Journée d'études : "With great power comes great responsibility. L’ambivalence du pouvoir dans les cultures de l’imaginaire." (Rennes)

Publié le par Aurelien Maignant (Source : Joan Grandjean)

« With great power comes great responsibility »

L’ambivalence du pouvoir dans les cultures de l’imaginaire.

 

Journée d’étude

vendredi 23 octobre 2020

campus Villejean de l’Université Rennes 2

ou via une interface de vidéoconférence en ligne.

 

PRÉSENTATION

Un grand pouvoir implique de grandes responsabilités. Cette maxime, aussi connue comme le « Peter Parker principle », construit le rapport de Spider-Man à sa vie de super-héros. Il s’agit aujourd’hui d’un élément central et inévitable de la culture populaire, largement associé au leitmotiv du héros masqué. Pourtant on retrouve d’abord ce slogan dans un tout autre contexte, une déclaration du Comité de Salut Public français. Lors de la Convention nationale du 7 mai 1793, ce premier organe du gouvernement révolutionnaire s’adresse en ces termes aux représentants du peuple en mission dans la Révolution française :

"Les représentants du peuple se rendront à leur destination, investis de la plus haute confiance et de pouvoirs illimités pour l’exécution du mandat qui leur est délégué. Ils vont déployer un grand caractère ; ils doivent envisager qu’une grande responsabilité est la suite inséparable d’un grand pouvoir. Ce sera à leur énergie, à leur courage, et surtout à leur prudence, qu’ils devront leur succès et leur gloire."

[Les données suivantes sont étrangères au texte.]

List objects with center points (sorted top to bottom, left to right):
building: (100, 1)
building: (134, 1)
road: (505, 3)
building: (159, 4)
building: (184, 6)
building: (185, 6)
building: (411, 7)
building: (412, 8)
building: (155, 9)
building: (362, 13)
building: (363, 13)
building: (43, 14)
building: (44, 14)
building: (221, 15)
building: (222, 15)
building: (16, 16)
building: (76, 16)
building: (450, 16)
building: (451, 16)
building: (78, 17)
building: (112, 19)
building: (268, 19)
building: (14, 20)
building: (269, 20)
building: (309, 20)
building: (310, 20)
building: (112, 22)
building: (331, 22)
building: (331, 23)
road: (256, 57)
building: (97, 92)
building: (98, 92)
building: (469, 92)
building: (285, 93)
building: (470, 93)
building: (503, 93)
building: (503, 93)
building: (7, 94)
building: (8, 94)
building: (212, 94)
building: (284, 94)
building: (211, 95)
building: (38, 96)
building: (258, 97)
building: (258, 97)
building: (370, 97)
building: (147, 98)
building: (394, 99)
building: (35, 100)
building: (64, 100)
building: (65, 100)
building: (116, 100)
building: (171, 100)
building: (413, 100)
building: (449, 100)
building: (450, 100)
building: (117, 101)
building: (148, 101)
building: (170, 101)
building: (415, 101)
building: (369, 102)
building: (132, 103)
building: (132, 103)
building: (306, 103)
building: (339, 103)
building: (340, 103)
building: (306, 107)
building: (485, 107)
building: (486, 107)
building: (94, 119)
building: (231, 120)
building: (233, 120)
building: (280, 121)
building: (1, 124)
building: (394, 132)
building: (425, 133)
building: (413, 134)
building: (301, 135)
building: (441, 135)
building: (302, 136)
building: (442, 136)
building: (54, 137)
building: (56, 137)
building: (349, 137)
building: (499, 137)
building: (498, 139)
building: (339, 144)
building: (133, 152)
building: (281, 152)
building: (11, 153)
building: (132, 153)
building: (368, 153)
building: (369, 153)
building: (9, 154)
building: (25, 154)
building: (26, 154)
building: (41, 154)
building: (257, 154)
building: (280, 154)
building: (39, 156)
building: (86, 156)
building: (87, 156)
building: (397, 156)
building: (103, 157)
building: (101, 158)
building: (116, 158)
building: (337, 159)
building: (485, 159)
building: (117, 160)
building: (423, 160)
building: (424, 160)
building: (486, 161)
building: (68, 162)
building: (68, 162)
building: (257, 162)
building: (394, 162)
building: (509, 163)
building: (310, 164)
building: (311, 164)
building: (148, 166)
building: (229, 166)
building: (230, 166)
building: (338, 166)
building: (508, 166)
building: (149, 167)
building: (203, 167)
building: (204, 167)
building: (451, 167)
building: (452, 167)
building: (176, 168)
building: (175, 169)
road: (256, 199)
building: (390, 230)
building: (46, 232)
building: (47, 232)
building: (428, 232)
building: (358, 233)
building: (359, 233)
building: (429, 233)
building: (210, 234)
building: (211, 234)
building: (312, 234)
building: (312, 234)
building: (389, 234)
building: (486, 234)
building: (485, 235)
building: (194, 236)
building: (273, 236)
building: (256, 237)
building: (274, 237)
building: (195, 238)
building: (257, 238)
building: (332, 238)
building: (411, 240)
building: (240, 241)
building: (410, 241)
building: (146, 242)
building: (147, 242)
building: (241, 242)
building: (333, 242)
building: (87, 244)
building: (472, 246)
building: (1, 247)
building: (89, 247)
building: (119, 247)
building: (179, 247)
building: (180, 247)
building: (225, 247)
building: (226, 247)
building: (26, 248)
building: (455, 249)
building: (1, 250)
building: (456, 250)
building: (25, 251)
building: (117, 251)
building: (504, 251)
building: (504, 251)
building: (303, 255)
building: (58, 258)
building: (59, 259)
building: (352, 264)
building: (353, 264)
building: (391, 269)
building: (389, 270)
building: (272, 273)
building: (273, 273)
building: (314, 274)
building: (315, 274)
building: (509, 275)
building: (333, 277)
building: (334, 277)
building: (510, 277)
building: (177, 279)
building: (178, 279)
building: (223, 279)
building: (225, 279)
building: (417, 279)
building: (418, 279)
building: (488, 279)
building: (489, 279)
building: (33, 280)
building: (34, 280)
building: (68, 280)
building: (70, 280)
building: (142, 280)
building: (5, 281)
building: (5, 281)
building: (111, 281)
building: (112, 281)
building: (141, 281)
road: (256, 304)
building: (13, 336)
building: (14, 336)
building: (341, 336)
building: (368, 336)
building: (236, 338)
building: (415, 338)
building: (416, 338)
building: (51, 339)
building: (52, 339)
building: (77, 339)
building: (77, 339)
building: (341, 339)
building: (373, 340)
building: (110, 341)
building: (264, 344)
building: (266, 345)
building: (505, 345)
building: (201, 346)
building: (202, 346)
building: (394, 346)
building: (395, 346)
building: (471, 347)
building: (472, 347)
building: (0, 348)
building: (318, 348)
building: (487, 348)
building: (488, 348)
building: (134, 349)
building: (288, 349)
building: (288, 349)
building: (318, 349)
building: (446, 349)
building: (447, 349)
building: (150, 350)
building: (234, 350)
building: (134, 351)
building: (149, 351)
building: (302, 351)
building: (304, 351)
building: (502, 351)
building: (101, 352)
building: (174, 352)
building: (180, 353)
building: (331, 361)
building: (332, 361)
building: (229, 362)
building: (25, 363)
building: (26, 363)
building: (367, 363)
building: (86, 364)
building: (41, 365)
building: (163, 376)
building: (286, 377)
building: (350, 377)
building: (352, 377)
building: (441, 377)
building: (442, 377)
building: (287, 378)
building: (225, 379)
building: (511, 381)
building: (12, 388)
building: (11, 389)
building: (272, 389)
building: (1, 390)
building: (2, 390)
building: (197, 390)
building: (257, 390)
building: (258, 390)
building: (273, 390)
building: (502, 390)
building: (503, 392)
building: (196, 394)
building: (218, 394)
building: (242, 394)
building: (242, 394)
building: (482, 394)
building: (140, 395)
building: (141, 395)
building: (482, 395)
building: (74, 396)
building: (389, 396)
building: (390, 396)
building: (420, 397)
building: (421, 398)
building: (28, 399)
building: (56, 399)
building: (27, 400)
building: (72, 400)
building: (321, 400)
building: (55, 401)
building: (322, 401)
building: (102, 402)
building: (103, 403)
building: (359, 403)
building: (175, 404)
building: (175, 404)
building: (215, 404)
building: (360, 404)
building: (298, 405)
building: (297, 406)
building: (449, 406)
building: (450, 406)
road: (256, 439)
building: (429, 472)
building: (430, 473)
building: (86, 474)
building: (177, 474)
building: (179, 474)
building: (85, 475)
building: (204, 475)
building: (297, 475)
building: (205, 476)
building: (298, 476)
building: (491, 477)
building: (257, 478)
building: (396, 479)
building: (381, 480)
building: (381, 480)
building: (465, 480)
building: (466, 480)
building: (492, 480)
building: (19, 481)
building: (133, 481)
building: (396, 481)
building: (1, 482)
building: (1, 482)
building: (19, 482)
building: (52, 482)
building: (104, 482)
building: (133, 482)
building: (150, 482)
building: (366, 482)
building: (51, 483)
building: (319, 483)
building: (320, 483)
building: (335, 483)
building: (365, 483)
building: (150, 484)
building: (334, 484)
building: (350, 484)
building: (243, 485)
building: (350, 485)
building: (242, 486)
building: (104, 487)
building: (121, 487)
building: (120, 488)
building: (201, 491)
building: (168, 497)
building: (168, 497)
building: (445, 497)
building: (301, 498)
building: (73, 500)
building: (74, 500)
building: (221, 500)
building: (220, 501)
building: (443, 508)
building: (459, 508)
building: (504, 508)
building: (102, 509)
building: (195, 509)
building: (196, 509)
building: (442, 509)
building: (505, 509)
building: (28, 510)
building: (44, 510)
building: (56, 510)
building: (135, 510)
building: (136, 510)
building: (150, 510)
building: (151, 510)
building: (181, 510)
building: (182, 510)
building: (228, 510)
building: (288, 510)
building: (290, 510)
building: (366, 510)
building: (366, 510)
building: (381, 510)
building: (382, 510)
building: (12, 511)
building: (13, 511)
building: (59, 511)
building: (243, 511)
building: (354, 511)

Ce credo a en outre été réutilisé par d’autres hommes d’État par la suite (William Lamb, Winston Churchill, Theodore Roosevelt, Franklin D. Roosevelt) en l’adaptant en faveur de leur discours. Dans tous les cas, la fiction du comic puise allègrement dans les discours gouvernementaux, renforçant la relation entre imaginaire et réalité et, par la même occasion, la profonde polysémie du mot « pouvoir » que nous souhaitons interroger dans le cadre de cette journée d’étude à travers différents points.

 

AXES

La représentation du pouvoir est omniprésente dans les cultures de l’imaginaire, qui mettent régulièrement en scène les luttes autour de ce dernier, politiques notamment mais également morales, partisanes du célèbre schéma de la lutte du bien contre le mal. Le pouvoir est alors pris dans son sens relationnel. Il est « la possibilité d’action et d’influence sur un sujet » mais aussi « l’autorité, la puissance », notamment politique ou sociale. Qu’il soit mis en scène via une révolution populaire comme dans Hunger Games ou Les Seigneurs de Bohen, ou qu’il fasse l’objet de manigances et de conflits armés comme dans Game of Thrones, le traitement du pouvoir semble ici directement renvoyer à nos propres problématiques sociales. Pourtant on perçoit déjà que l’introduction de l’imaginaire dans ces problématiques change le rapport au pouvoir. Dans Game of Thrones, le pouvoir politique, pourtant au cœur du récit, est régulièrement ramené à sa vanité face à l’Hiver qui vient. Le pouvoir surnaturel des Marcheurs Blancs amène à réévaluer les enjeux du récit. De la même façon, si les créateurs de Spider-Man attribuent à leur héros une idée issue d'un contexte militaire, sa nature de mutant le rend plus grand que les formes du pouvoir politique analysées dans les sciences sociales critiques.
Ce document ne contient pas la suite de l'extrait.